#### About this exercise:
Below are some records. Say how many of their lines contain the string "teapot", and give nothing but the number.

(Before-and-after object states)
BEGIN

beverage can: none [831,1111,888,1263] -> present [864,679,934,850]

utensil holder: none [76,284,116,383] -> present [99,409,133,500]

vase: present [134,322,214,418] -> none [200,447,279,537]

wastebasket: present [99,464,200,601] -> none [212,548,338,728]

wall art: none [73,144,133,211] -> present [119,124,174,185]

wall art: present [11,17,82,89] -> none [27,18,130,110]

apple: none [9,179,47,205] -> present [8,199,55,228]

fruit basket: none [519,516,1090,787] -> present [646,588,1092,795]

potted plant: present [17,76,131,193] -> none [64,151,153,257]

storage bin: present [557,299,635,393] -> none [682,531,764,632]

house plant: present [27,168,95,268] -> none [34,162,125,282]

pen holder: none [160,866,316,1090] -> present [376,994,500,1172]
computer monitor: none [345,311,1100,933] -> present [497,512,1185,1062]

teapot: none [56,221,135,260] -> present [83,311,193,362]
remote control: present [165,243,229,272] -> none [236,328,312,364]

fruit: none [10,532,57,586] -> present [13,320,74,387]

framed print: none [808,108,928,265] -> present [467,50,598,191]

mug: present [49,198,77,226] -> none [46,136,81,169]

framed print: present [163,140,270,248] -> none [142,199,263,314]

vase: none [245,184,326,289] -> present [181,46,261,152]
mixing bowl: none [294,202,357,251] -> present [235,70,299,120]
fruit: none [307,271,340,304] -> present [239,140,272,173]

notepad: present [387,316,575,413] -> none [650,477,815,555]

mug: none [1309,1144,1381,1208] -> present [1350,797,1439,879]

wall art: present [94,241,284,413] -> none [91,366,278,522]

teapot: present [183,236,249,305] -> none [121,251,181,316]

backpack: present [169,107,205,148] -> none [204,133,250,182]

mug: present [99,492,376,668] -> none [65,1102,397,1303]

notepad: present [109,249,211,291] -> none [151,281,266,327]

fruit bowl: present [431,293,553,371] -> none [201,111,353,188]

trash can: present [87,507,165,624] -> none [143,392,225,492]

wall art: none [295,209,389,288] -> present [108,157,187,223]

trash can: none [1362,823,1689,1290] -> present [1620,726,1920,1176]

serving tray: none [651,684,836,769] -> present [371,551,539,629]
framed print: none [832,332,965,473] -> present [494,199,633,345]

END

#### Answer to this exercise:
2